2.2. Die Beschwerdeführerin beruft sich auf die im bundesgerichtlichen
Verfahren eingereichte Telefonnotiz des Hausarztes vom 2. März 2015, wonach Dr.
med. B.________ angegeben habe, der vermehrte Pausenbedarf schränke die von ihr
eingeschätzte Arbeitsfähigkeit zusätzlich ein. Gemäss Art. 99 Abs. 1 BGG dürfen
neue Tatsachen und Beweismittel nur so weit vorgebracht werden, als erst der
Entscheid der Vorinstanz dazu Anlass gibt.

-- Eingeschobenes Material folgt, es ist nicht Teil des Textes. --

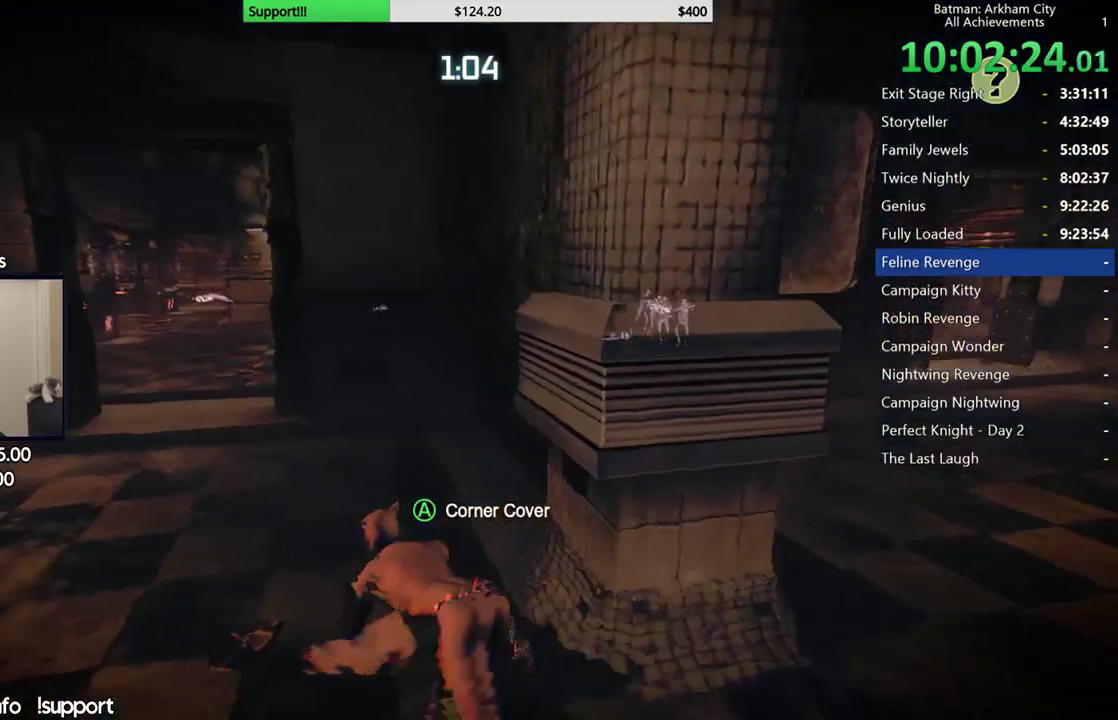
{"buttons": ["R2"], "left_stick": "up", "right_stick": "down-right", "button_events": []}
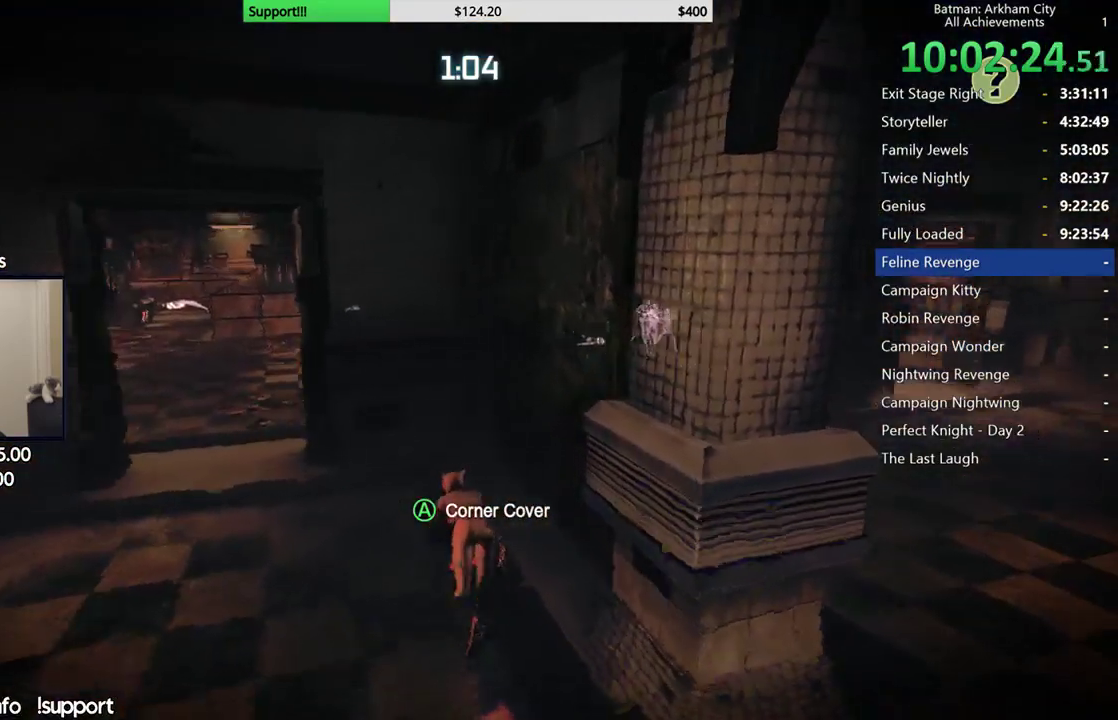
{"buttons": ["R2"], "left_stick": "up-left", "right_stick": "right", "button_events": []}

Diese Voraussetzung liegt hier nicht
vor, zumal nicht ersichtlich ist, weshalb die Beschwerdeführerin die
beantragten Auskünfte nicht schon früher hätte einholen und ins kantonale
Verfahren einbringen können. Im Übrigen legt sie nicht dar, inwiefern die
Vorinstanz den medizinischen Sachverhalt offensichtlich unrichtig oder
unvollständig und damit willkürlich festgestellt hat (vgl. E. 1 hievor).

3.

3.1.

3.1.1. Die Vorinstanz hat weiter erwogen, dass das hypothetische
Invalideneinkommen, das der Bestimmung des Invaliditätsgrades gemäss Art. 16
ATSG zugrunde zu legen ist, anhand der Schweizerischen Lohnstrukturerhebung des
Bundesamtes für Statistik des Jahres 2010 (LSE 2010), Tabelle TA1, Randziffer
47 (Detailhandel), Anforderungsniveau 3 (Tätigkeiten, welche Berufs- und
Fachkenntnisse voraussetzen), Frauen, festzulegen sei. Da die Arbeitsfähigkeit
für solche Berufe von Dr. med. B.________ in der Bandbreite von 50 bis 70 %
eingeschätzt worden sei, müsse rechtsprechungsgemäss (vgl. die in BGE 137 V 71
nicht publizierte E. 4.2 mit Hinweis auf das Urteil I 822/04 vom 21. April 2005
E. 4.4) vom Mittelwert (60 %) ausgegangen werden. Mit Blick auf den zu
unterstellenden ausgeglichenen Arbeitsmarkt sei anzunehmen, dass der
Versicherten im Detailhandel genügend Einsatzmöglichkeiten offen ständen, bei
welchen sie in Kombination von Verrichtungen im Verkauf und in der
Administration abwechselnd sitzend, stehend und gehend tätig sein könne. Daher
habe die IV-Stelle zu Recht eine Reduktion des Tabellenlohnes gemäss BGE 126 V
75 abgelehnt.

3.1.2. Die Beschwerdeführerin bringt im Wesentlichen vor, gerade bei
Tätigkeiten im Detailhandel im Anforderungsniveau 3 wirke sich der vermehrte
Pausenbedarf lohnmindernd aus, zumal oft nur eine Verkäuferin für eine
Geschäftsstelle verantwortlich sei.

3.2.

3.2.1. Ob ein (behinderungsbedingt oder anderweitig begründeter) Abzug vom
Tabellenlohn vorzunehmen ist, stellt eine vom Bundesgericht frei überprüfbare
Rechtsfrage dar (BGE 137 V 71 E. 5.1 S. 72; in BGE 135 V 297 nicht publizierte
E. 4 des Urteils 8C_652/2008 vom 8. Mai 2009).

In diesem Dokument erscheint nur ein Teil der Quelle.